Highly anticipated by videogame and horror fans alike, the film adaptation of the Silent Hill videogame series has finally arrived. Directed by Christophe Gans (Brotherhood of the Wolf), Silent Hill is part psychological thriller/drama, part survival horror, part dark fantasy (in the Clive Barker mold), but, in a crowded field of videogame adaptations, most of them disappointing for a variety of reasons (e.g., unsuitability of the source material or the writers to the material, low production values, mediocre or sub par direction), Silent Hill easily stands out, primarily for its visual design and disturbing set pieces. Story wise, though, Silent Hill is nothing short of a major disappointment.

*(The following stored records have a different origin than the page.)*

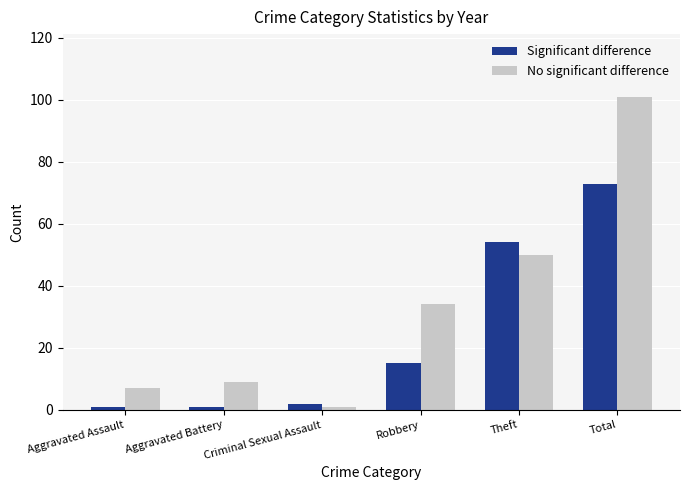

Which series has the widest spread of values?

No significant difference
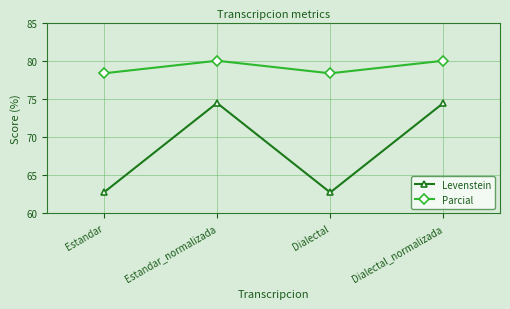

What is the label of the 2nd point from the left?

Estandar_normalizada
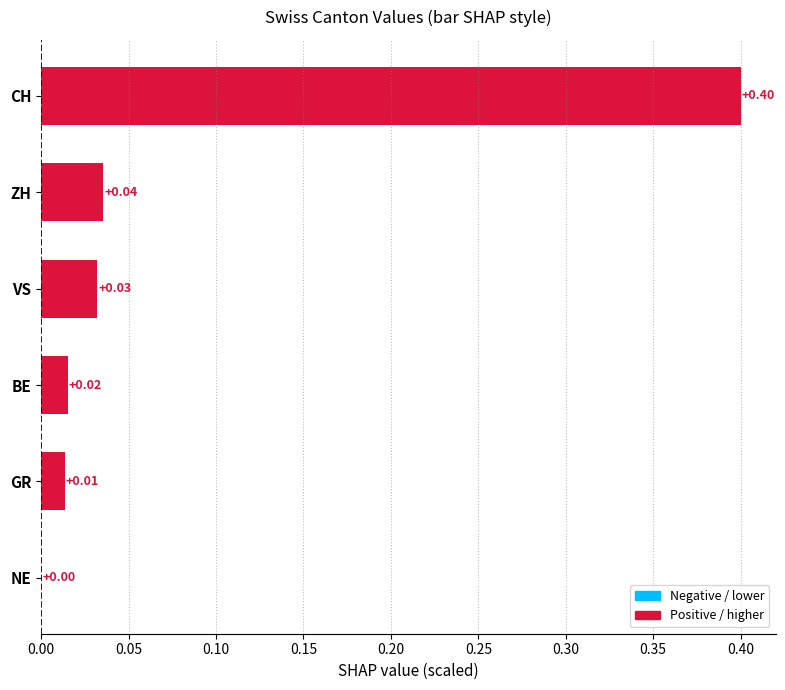

How many values are above zero?

5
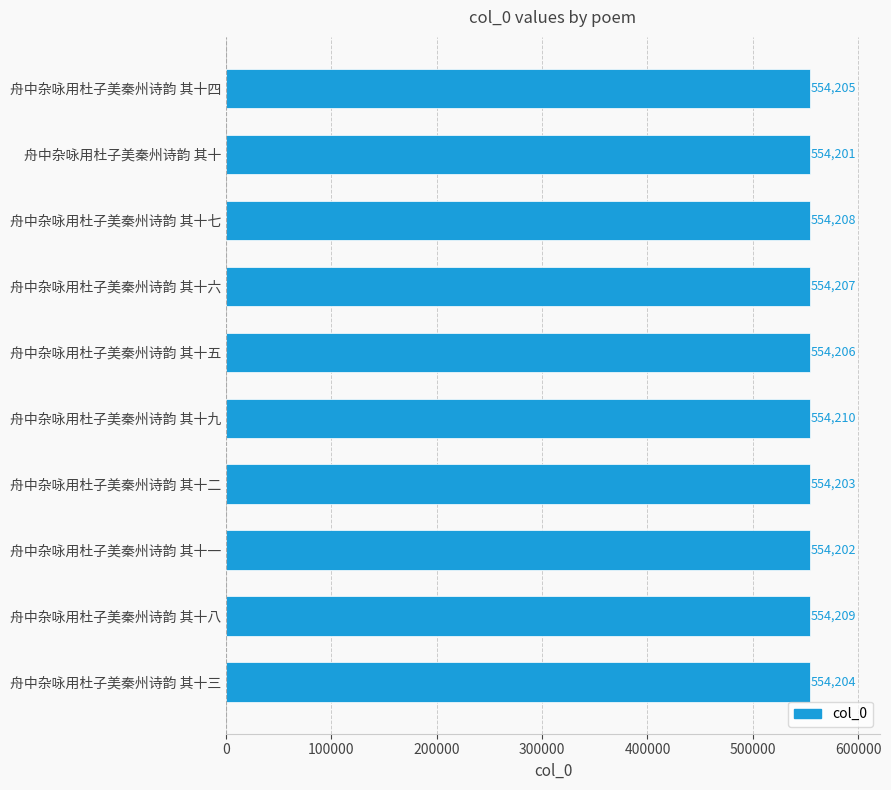

Reading top to bottom, transcribe all the data shown in this chart.

舟中杂咏用杜子美秦州诗韵 其十四=554205	舟中杂咏用杜子美秦州诗韵 其十=554201	舟中杂咏用杜子美秦州诗韵 其十七=554208	舟中杂咏用杜子美秦州诗韵 其十六=554207	舟中杂咏用杜子美秦州诗韵 其十五=554206	舟中杂咏用杜子美秦州诗韵 其十九=554210	舟中杂咏用杜子美秦州诗韵 其十二=554203	舟中杂咏用杜子美秦州诗韵 其十一=554202	舟中杂咏用杜子美秦州诗韵 其十八=554209	舟中杂咏用杜子美秦州诗韵 其十三=554204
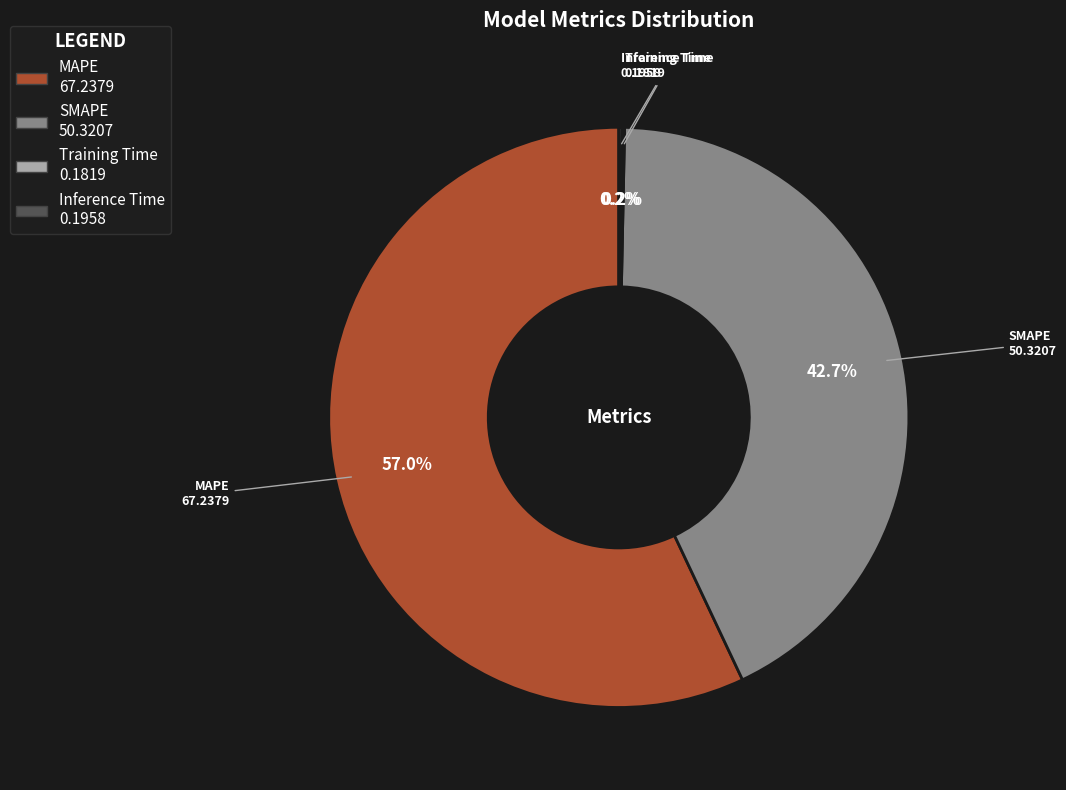

Which slice represents more than half of the pie?

MAPE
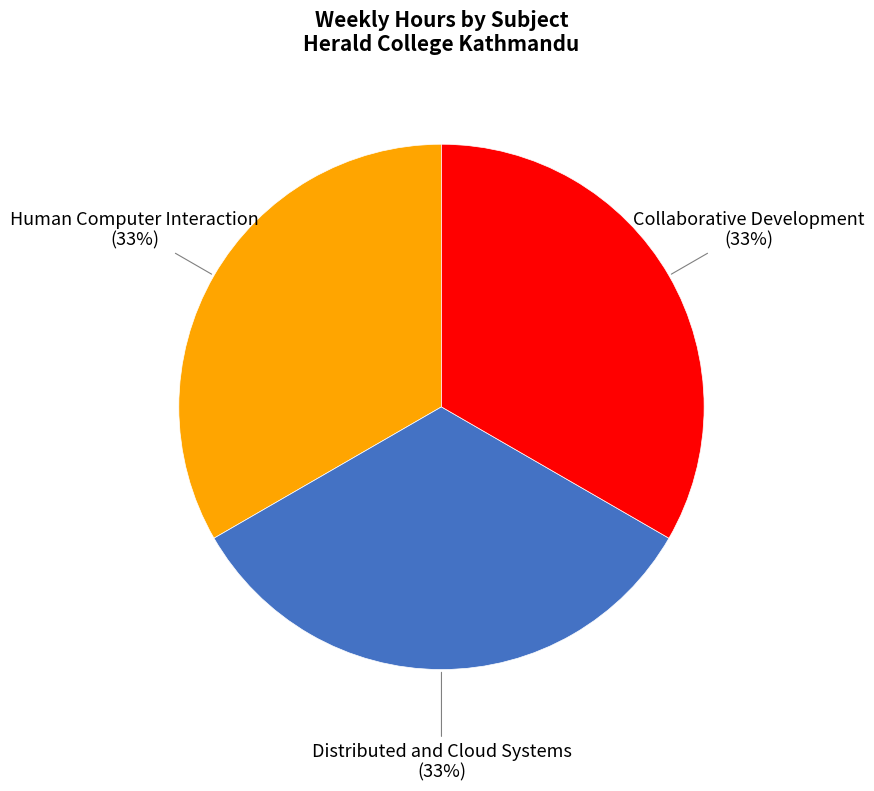

To the nearest percent, what is the average slice percentage?

33%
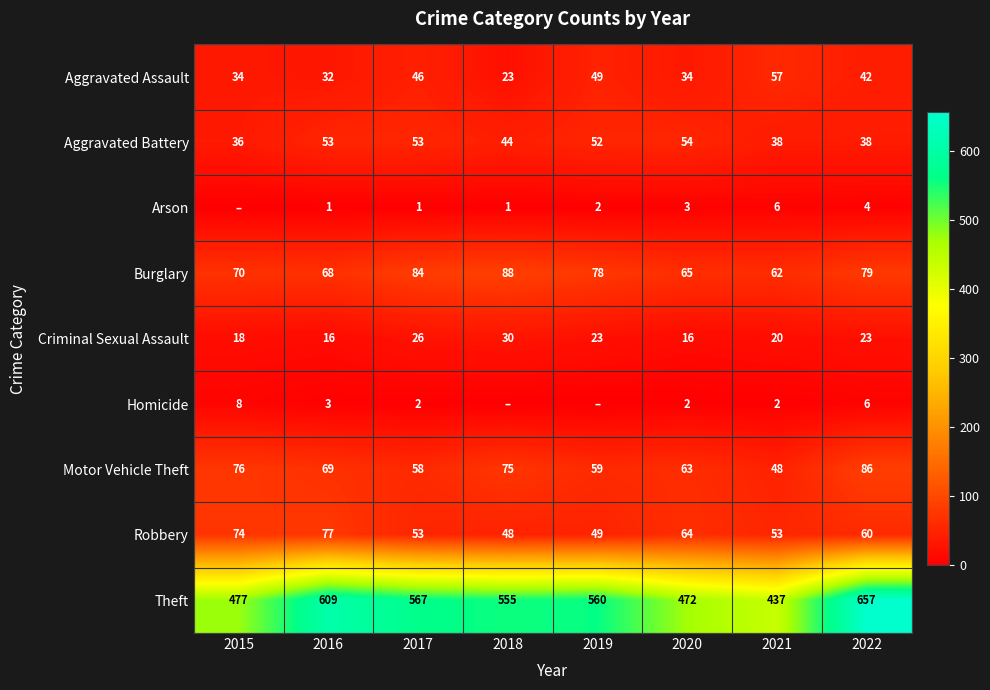

What is the maximum value for Burglary?

88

Silent Hill is set in the fictional county of Toluca, West Virginia (the setting in the game is open to interpretation, with some fans positing Maine as the most likely location, while other fans have suggested Southern California). Multiple, overlapping realities exist in (or above, under, or alongside) Silent Hill, none more horrific than the one home to the various grotesques and demons that appear moments after an air raid siren goes off. The Silent Hill closest to our reality is a small, underpopulated resort town with a dark, twisted history that involves witchcraft and the opening of a doorway into a horrific, Lovecraft-inspired alternate reality.

Worried that her young daughter, Sharon (Jodelle Ferland), might require psychiatric institutionalization for her walking nightmares, Rose (Radha Mitchell) leaves her husband, Christopher (Sean Bean), for the West Virginia town of Silent Hill. Sharon’s illness is somehow connected to the town or at least Rose believes (since Sharon’s dreams and nightmares seem to center on Silent Hill). Passing through a neighboring town, Rose is greeted with incredulity and suspicion, specifically from the deputy sheriff, Cybil Bennett (Laurie Holden). Rose depart from the gas station before Cybil’s has the chance to question her more thoroughly.

As Rose and Sharon drive down a twisting night time road near Silent Hill, a lone, childlike figure darts across the road. Rose swerves and crashes her car. Awakening the next morning, Rose discovers that Sharon has disappeared. Desperate to find Sharon, Rose enters the fog-shrouded, ash-covered, desolate Silent Hill on foot, but she no longer seems to be in our world. Meanwhile, a distraught Christopher arrives in West Virginia, enlisting the aid of a detective, Thomas Gucci (Kim Coates), who seems to know more about Silent Hill than he lets on.

Rose’s journey through a desolate, rundown Silent Hill is interrupted by the sounds of an air raid siren (a singular portent of very bad things to come). Confused, Rose instinctively flees underground for her safety, encountering the first of many supernatural grotesqueries that inhabit Silent Hill. Escaping through luck and Cybil’s timely intervention. Rose learns more about where she is (if not why she’s in an alternate dimension Silent Hill). The dwindling survivors hide from the encroaching darkness in the town church. Only Silent Hill’s outcast, Dahlia Gillespie (Deborah Kara Unger), seems immune from the supernatural evil that periodically grips the town. Dahlia has been turned out of a puritanical sect led by Christabella (Alice Krige), who controls the sect through apocalyptic-tinged sermons and fear mongering (anyone suspected of being different is immediately accused of witchcraft).

Christophe Gans, his screenwriter Roger Avary (Pulp Fiction, Rules of Attraction), his cinematographer, Dan Lausten (Nightwatch, Darkness Falls), and his production designer, Carol Spier (one of David Cronenberg’s favorite collaborators), have created a nightmarishly chaotic world. For brief flashes, Silent Hill lives up to a hard “R”-rating, thanks to generous (and, for some, gratuitous) gore and incredibly disturbing imagery of torture, mutilation, and violent deaths. Fans of the videogame series will be happy to hear (literally) that composer Akira Yamaoka receives a scoring credit on Silent Hill. Yamaoka composed the scores for all four games in the series. Yamaoka also created the sound effects and acted as a producer for the third and fourth entries in the series. His contribution here certainly underscores the eerie, supernatural menace Rose must overcome.

Silent Hill also excels in the unique grotesqueries that have been a hallmark of the videogame series. Some of the creatures, however, have been subtly redesigned by Patrick Tatopoulos. In most cases, we see a combination of practical, latex-based creature effects augmented by CGI (the better approach where the horror genre is involved). CGI is still used extensively in Silent Hill, but where it should be used, to extend backgrounds and exteriors, and where practical effects would be ineffective (e.g., the transformation of the town as the Darkness approaches, a hand spreading blood-red tendrils across a wall, the fog and ash effects).

Story wise, Silent Hill no thanks to a weak, linear storyline (e.g., Rose unimaginatively follows the clues, never questioning their credibility or the reasons behind their presence), a yawn inducing central mystery that depends on a lengthy flashback scene to explain the town’s dark history and the reason for the, a CGI-heavy climax inside the church, and a listless, sequel-ready, catharsis-free denouement that leaves a major plot point unresolved. For some, the pre-release buzz that Silent Hill is projected as the first film in a planned series will come as good news. Not for this reviewer, though. Without a strong first entry in a projected series, it’s hard to imagine anyone except hardcore videogame fans willing to venture back into the Silent Hill world.